Ошеломлённая женщина осторожно выложила на обеденный стул две упитанные, розовые куриные тушки, четыре красно-белых, картонных треугольных пакета с молоком, две стеклянные бутылки кефира с зелёными крышечками, батон молочной колбасы, четвертинку головки сыра, четыре пачки чая со слоном на этикетке, две жестяные банки кофе, две пачки кускового сахара, килограммовый мешки с гречкой и пшёнкой…
– Это же почти на десять рублей! – воскликнула она, окидывая круглыми глазами такое богатство.
– А ты говоришь, что я всё пропиваю! – выдохнул Яков, с жадностью рассматривая гору еды на столе. Он под конец сегодняшних дружеских посиделок с директором уже плохо соображал, что ему говорила заместительница директора Лариса Ивановна, и почти не помнил, как она сунула ему в руку эту самую объёмную авоську с продуктами. Посмотрел на жену с чувством превосходства: – Ну, что? Знатные харчи?!
– Ты же не украл это всё, Яшенька? – не зная, что и думать, растерянно проговорила женщина и потрясла головой, словно отгоняя от себя наваждение.

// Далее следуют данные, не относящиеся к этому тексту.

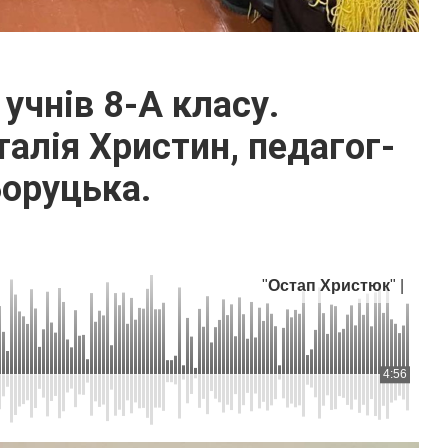
 учнів 8-А класу.
алія Христин, педагог-
Боруцька.
"
Остап Христюк
" |
4:56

– Да уж, хорошего ты мнения обо мне! – раздосадовано вскинул руки Яков. – Не был я никогда вором и не стану им. Мне сама замдиректора вручила этот паёк. Там всем такие дают. И угостили там же. Новая директриса сегодня для сотрудников поляну накрыла.
– Ах, ну, если всем! – неожиданно повеселела жена физкультурника Ирина и кинулась ему на шею: – Прости меня, милый, прости! Это здорово, что новый директор у вас такой дружелюбный. Это же он пайки такие хорошие приказал давать своим сотрудникам? А то ведь ты уже третий месяц там работаешь. А паёк принёс в первый раз.

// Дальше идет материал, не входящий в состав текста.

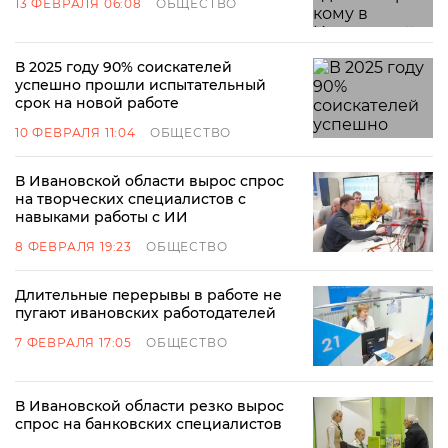
13 ФЕВРАЛЯ 06:08
ОБЩЕСТВО
В 2025 году 90% соискателей
успешно прошли испытательный
срок на новой работе
10 ФЕВРАЛЯ 11:04
ОБЩЕСТВО
В Ивановской области вырос спрос
на творческих специалистов с
навыками работы с ИИ
8 ФЕВРАЛЯ 19:23
ОБЩЕСТВО
Длительные перерывы в работе не
пугают ивановских работодателей
7 ФЕВРАЛЯ 17:05
ОБЩЕСТВО
В Ивановской области резко вырос
спрос на банковских специалистов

– Вроде того, – кивнул Яков и исподлобья посмотрел на жену: – Ты, давай, прибери здесь всё в холодильник и шкафы. А я пойду спать. Устал что-то сегодня, – он шумно зевнул, тяжело поднялся со стула и направился в их спальню.
– Да-да, милый! Только вот Маришку возьму и вернусь, и всё сделаю, – радостно засуетилась молодая женщина и любовно погладила мужа по широкой спине.
Глава 5
Вот уже восемь месяцев Егор находился в детском доме. Позади осталась зима с её новогодними ёлками и подарками, морозами и снежными бабами. На дворе стоял апрель, и в воздухе уже вовсю носились предвестники будущих летних радостей. Весело чирикали, начинавшие отъедаться после зимней бескормицы птички, ярко сверкали под лучами весеннего солнца ручейки от быстро таявшего снега. Набухшие, тугие почки кустов деревьев уже не выдерживали прущей из них жизненной силы и начали трескаться, обнажая кое-где тёмную зелень пока скрытой листвы. Несмотря на повальный дефицит продуктов и промышленных товаров в стране, детские дома в Москве обеспечивались неплохо. Часто выручали шефы, в качестве которых выступали рабочие, колхозные хозяйства, любые другие трудовые коллективы и студенчество. Так вот эти самые шефы вовсю опекали свои подшефные детские дома – ездили с детьми в походы, устраивали для них спортивные соревнования и концерты.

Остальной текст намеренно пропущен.